Woodland Pool Mosquito
The woodland pool mosquito Aedes (Ochlorotatus) canadensis is an aggressive day biting mosquito that can be found in urban parks as well as rural areas. It can be a persistant biter. It is found east of the Missisippi River.
Adults have distinctive dark and white bands on their legs. This species is an aggressive day biting mosquito. The larvae are found in woodland pools.
The larvae develop in temporary or semipermanent shaded woodland pools containing fallen leaves, and to a lesser extent in pools in small stream beds and pools and ditches adjacent to wooded areas. The species overwinters in the egg stage, and the larvae hatch in large numbers in the late winter and spring. it is seldom a troublesome biter in the eastern part of its range, even in areas where large numbers have recently emerged. In the western part of its range the females are persistent biters, attacking readily in shaded situations throughout most of the day.
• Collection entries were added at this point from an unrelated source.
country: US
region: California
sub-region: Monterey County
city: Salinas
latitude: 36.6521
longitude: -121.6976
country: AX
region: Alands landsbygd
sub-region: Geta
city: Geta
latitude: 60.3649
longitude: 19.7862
The woodland pool mosquito feeds on a broad range of animals, including large and small mammals, birds and even reptiles. The mosquito has a particular affinity for turtles and is frequently seen in a cloud following a turtle that is crossing the road to lay its eggs during the month of May.
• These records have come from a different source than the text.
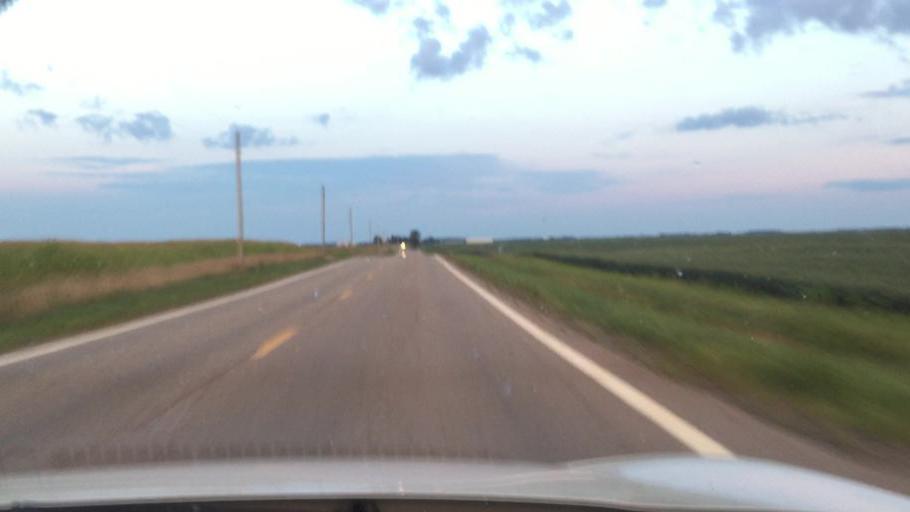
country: US
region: Ohio
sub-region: Madison County
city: Choctaw Lake
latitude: 40.0119
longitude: -83.4551
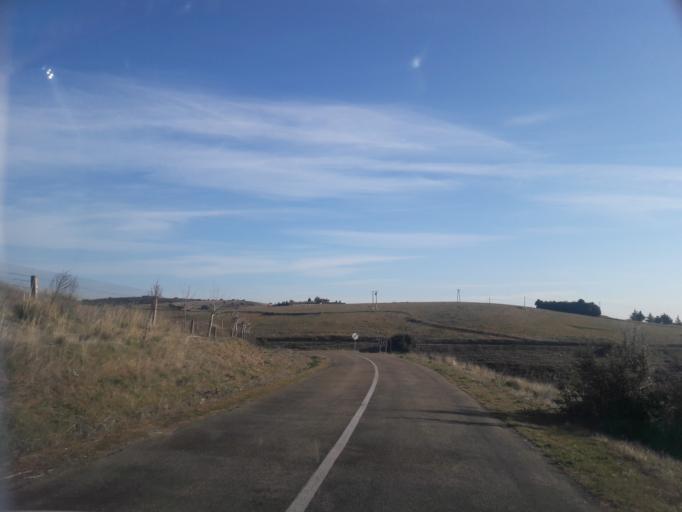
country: ES
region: Castille and Leon
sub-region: Provincia de Salamanca
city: Salvatierra de Tormes
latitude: 40.5873
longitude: -5.6042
Medical Importance Aedes canadensis is considered a vector of Eastern equine encephalitis (EEE) and West Nile Virus (WNV), as well as a vector of dog heartworm (Dirofilaria immitis).
The woodland pool mosquito can be a serious pest, especially in wooded areas close to its breeding habitat. The mosquito does not appear to range far but can be an aggressive biter in shaded areas. The mosquito appears to be extremely long lived and specimens are frequently collected nearly devoid of markings.